+++ Supplied passage +++

Good question. For short-lived experiments like this, I
usually just use the argv[0]. Probably something like
"mycheckurls".
> And, if
> you don't think it is a robot, a cache, or a proxy,
> what do you think it is? If you have some animal that
> is is none of these things, then we either must expand
> our definition of the animals we have, or define some
> new animals.
Why call it an "animal" at all? Because it's automated? It
was me checking the validity (and gathering some statistics)
about some URLs using a program.
Lemme pose a little more complete scenario for you, just to see
if it (my program) and it's policy makes more sense in context.
Imagine you are writing a cache server, like the Netscape proxy
server. And you let this thing run for a while at a busy site and
cache up a few gig of documents.
Then after it's run a while, to test your caching policy you want
to evaluate how many of the cached documents are valid _right now_. You
might use a program like mine, one that simply records if the document
is available and when it was last changed, and run it against all of
the URLs in your cache.
Well, would you then want that program to obey the exclusion standard? You
wouldn't want it zapping servers with thousands of requests in a few seconds,
but isn't one HEAD every couple minutes slow enough? Does such an application
really necessitate any 'exclusion' at all?
-- nabil@i.net http://www.i.net/aaron/

+++ Entries provided +++

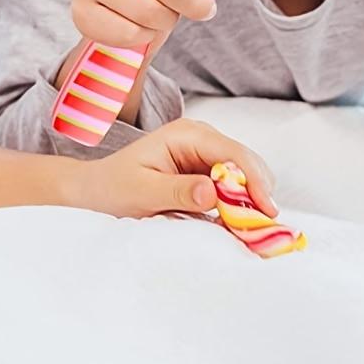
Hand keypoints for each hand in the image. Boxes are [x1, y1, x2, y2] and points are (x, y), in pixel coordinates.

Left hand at [76, 118, 277, 219]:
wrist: (98, 191)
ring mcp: (208, 156)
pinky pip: (238, 190)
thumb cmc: (114, 187)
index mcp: (185, 134)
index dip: (254, 181)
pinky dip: (242, 208)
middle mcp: (202, 139)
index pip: (233, 152)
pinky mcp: (210, 174)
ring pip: (248, 178)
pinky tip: (234, 225)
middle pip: (248, 164)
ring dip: (252, 203)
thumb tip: (213, 191)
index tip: (266, 212)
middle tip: (258, 228)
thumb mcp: (142, 191)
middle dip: (258, 194)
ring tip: (245, 229)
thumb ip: (178, 191)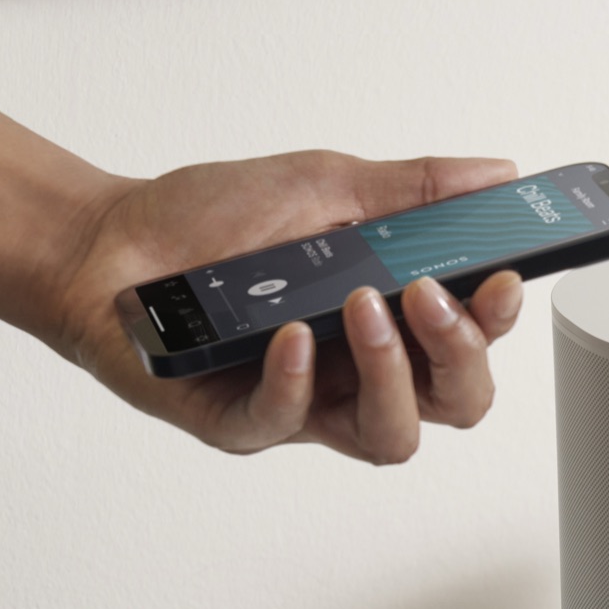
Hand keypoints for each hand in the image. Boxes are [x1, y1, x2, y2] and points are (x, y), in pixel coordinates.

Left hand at [53, 150, 523, 462]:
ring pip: (391, 434)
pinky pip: (289, 423)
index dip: (497, 321)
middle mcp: (359, 369)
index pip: (473, 340)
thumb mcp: (326, 184)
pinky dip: (297, 378)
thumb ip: (416, 188)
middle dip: (459, 353)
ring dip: (391, 373)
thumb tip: (496, 174)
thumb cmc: (210, 220)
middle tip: (428, 295)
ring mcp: (308, 403)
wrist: (108, 241)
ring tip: (361, 308)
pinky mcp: (244, 423)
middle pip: (454, 401)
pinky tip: (290, 334)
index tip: (500, 278)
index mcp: (391, 316)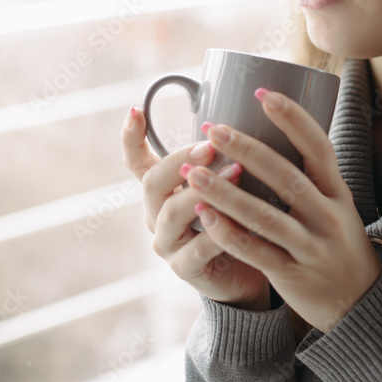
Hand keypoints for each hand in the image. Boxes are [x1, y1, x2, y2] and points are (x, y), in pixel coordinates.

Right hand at [121, 106, 270, 309]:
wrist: (249, 272)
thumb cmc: (239, 218)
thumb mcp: (228, 184)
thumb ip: (223, 157)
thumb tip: (237, 117)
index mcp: (162, 189)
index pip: (137, 161)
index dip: (131, 137)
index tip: (135, 109)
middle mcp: (156, 213)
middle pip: (152, 182)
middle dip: (179, 160)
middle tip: (210, 146)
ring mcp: (167, 243)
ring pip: (171, 214)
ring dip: (203, 191)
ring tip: (236, 173)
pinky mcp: (184, 269)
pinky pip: (196, 250)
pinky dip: (216, 232)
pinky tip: (238, 220)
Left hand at [185, 89, 381, 331]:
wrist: (358, 302)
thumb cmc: (335, 240)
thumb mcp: (334, 204)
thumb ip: (306, 175)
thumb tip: (265, 127)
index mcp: (337, 192)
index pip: (319, 148)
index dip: (293, 119)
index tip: (263, 93)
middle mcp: (328, 217)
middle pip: (287, 178)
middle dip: (248, 150)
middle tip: (214, 128)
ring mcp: (311, 248)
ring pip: (265, 217)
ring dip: (226, 193)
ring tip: (193, 172)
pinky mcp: (292, 275)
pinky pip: (256, 252)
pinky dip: (229, 233)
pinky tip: (204, 215)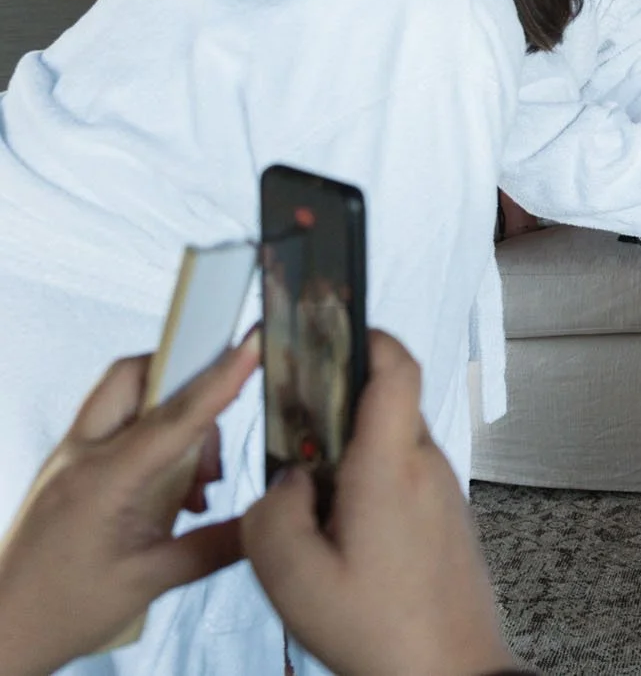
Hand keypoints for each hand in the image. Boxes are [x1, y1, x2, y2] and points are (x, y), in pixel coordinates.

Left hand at [0, 335, 257, 675]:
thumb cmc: (60, 611)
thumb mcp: (147, 584)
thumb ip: (214, 547)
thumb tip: (267, 521)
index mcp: (101, 481)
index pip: (174, 417)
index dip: (220, 378)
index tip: (252, 342)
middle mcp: (80, 457)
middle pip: (134, 377)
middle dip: (183, 378)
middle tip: (218, 426)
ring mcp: (67, 461)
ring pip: (125, 400)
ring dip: (172, 420)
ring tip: (197, 483)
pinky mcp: (67, 472)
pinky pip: (116, 429)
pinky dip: (152, 440)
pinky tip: (172, 493)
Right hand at [242, 332, 517, 675]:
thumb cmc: (380, 632)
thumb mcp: (294, 579)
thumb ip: (272, 516)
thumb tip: (284, 483)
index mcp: (392, 466)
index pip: (395, 367)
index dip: (367, 334)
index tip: (332, 325)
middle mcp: (427, 468)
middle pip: (386, 404)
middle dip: (339, 403)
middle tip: (290, 423)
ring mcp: (444, 493)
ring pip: (393, 445)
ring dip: (352, 452)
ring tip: (306, 494)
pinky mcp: (448, 520)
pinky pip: (406, 478)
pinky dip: (371, 483)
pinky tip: (338, 529)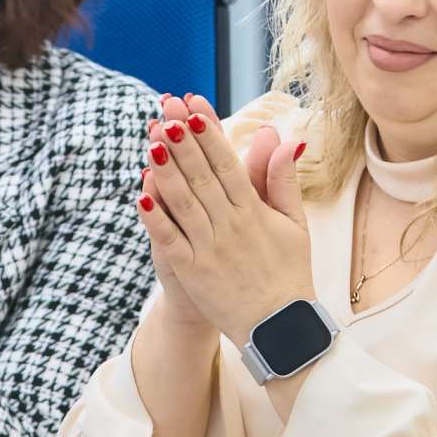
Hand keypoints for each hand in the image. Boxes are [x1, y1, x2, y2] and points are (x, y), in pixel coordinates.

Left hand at [138, 94, 312, 346]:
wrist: (280, 329)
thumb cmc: (288, 273)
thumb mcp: (295, 225)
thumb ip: (284, 181)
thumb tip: (284, 139)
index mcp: (255, 212)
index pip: (228, 163)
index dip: (209, 134)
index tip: (194, 107)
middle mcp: (231, 226)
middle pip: (202, 176)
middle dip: (183, 141)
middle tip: (166, 110)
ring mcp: (210, 248)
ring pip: (184, 202)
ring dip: (167, 170)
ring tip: (152, 139)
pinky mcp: (193, 272)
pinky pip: (170, 239)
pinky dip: (156, 217)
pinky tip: (141, 193)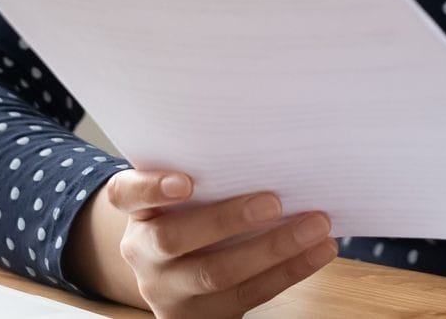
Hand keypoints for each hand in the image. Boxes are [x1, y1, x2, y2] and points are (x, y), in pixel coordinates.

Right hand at [69, 167, 337, 317]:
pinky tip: (319, 250)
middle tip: (274, 201)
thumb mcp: (179, 195)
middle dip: (228, 220)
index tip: (186, 181)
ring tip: (316, 224)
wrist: (175, 273)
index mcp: (136, 211)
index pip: (126, 194)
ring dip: (274, 248)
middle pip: (174, 239)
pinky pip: (250, 294)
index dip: (152, 188)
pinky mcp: (203, 315)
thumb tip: (269, 143)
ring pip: (217, 274)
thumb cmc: (189, 213)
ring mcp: (170, 290)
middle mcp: (143, 252)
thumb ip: (205, 174)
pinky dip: (290, 270)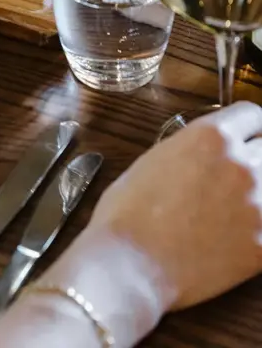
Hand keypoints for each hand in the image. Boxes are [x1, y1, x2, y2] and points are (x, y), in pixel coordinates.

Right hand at [0, 103, 261, 347]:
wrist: (131, 263)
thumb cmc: (129, 212)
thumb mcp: (155, 159)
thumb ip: (190, 149)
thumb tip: (205, 154)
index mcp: (211, 136)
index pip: (252, 114)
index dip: (248, 126)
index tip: (248, 135)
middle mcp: (241, 164)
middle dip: (253, 156)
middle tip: (237, 174)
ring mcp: (258, 205)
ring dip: (257, 191)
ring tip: (235, 205)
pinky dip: (257, 227)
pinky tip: (236, 233)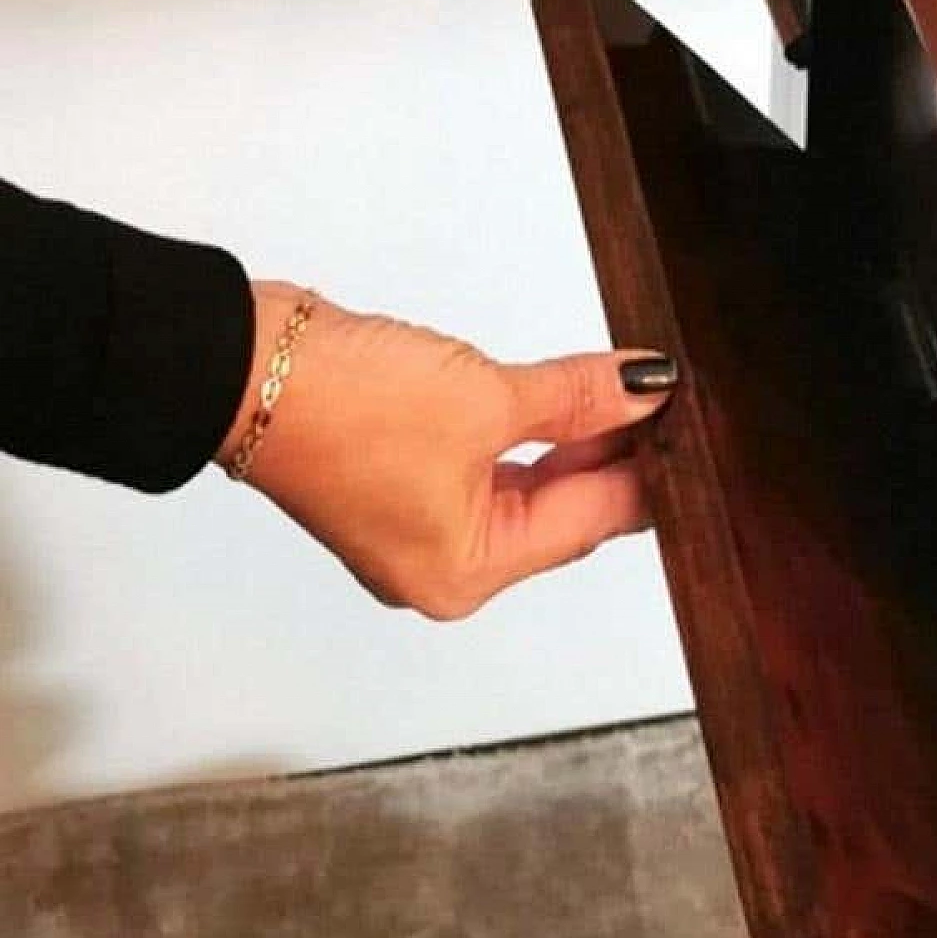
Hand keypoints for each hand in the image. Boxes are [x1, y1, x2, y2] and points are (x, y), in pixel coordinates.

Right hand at [217, 283, 676, 618]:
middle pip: (558, 515)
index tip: (694, 425)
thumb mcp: (483, 397)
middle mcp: (441, 567)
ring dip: (569, 443)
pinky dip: (522, 439)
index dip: (648, 470)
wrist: (241, 365)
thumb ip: (576, 398)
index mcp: (467, 572)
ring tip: (630, 396)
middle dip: (613, 458)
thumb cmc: (342, 406)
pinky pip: (482, 472)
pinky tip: (564, 402)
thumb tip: (646, 390)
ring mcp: (414, 528)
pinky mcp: (395, 484)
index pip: (589, 522)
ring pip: (521, 492)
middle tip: (672, 404)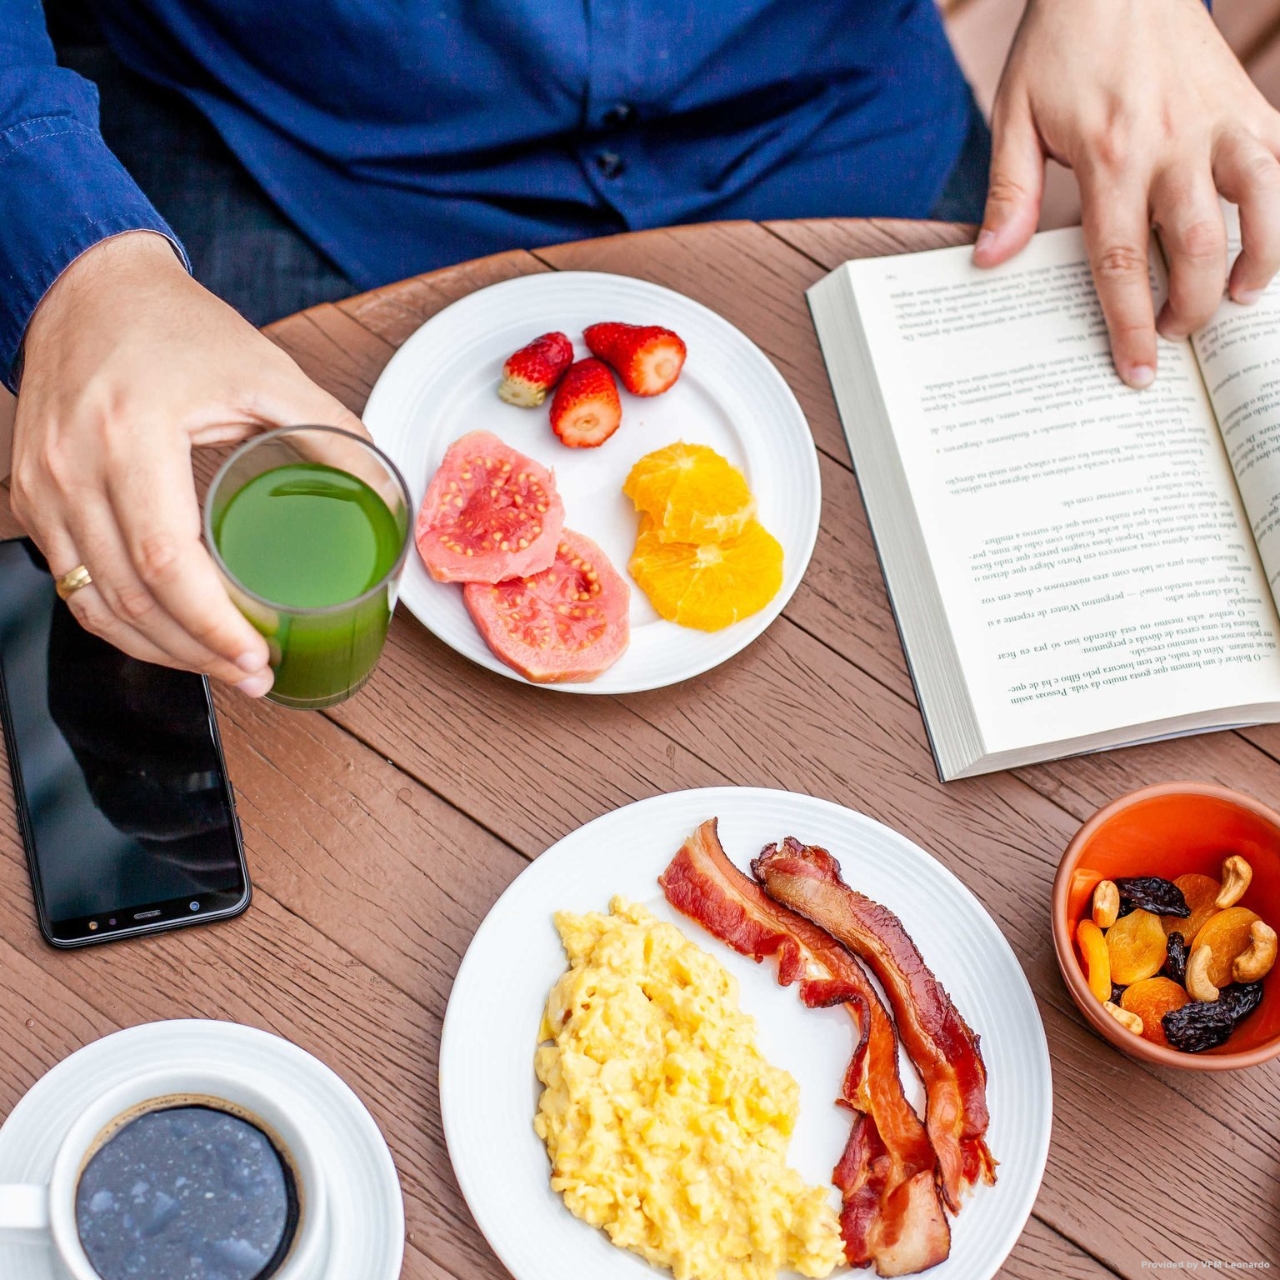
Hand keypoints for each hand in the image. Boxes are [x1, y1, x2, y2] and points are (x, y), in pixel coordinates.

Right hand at [12, 231, 366, 692]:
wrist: (87, 288)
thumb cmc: (172, 325)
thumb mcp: (263, 369)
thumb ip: (329, 428)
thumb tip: (386, 491)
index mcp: (130, 433)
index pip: (167, 561)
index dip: (213, 625)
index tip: (257, 657)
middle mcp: (71, 467)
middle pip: (130, 599)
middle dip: (196, 654)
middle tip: (253, 676)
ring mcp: (41, 488)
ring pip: (94, 605)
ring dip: (160, 651)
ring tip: (221, 668)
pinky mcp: (31, 498)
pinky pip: (73, 585)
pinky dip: (122, 623)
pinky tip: (170, 637)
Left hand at [973, 0, 1279, 386]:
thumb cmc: (1061, 46)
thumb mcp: (1015, 115)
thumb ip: (1009, 192)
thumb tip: (990, 262)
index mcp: (1109, 157)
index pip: (1119, 262)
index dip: (1130, 325)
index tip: (1137, 371)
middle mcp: (1172, 144)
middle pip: (1194, 248)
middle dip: (1188, 308)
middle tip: (1173, 338)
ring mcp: (1220, 120)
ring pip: (1261, 204)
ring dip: (1256, 261)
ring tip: (1236, 300)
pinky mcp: (1249, 101)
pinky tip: (1272, 239)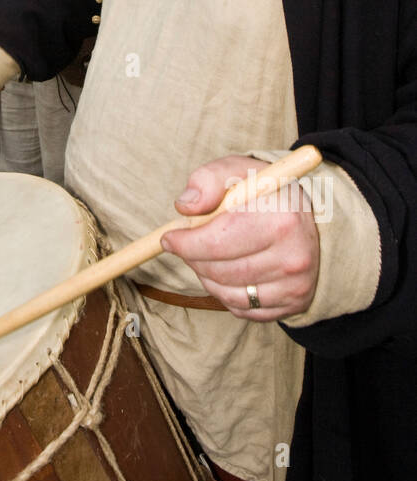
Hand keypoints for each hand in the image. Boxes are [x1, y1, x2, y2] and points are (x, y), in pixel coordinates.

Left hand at [160, 155, 319, 320]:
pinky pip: (242, 309)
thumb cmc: (265, 193)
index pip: (219, 241)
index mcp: (282, 217)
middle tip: (185, 246)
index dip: (186, 242)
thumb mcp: (238, 171)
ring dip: (206, 276)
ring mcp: (296, 285)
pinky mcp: (293, 304)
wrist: (312, 220)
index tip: (169, 238)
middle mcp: (294, 255)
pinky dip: (225, 293)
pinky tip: (228, 271)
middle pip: (220, 270)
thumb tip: (185, 206)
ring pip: (227, 293)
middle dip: (193, 258)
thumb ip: (208, 180)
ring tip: (207, 255)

+++

* _Required action_: In the forum reply, what request rate does the writer suggest might be slow enough?

* _Task response_: One HEAD every couple minutes.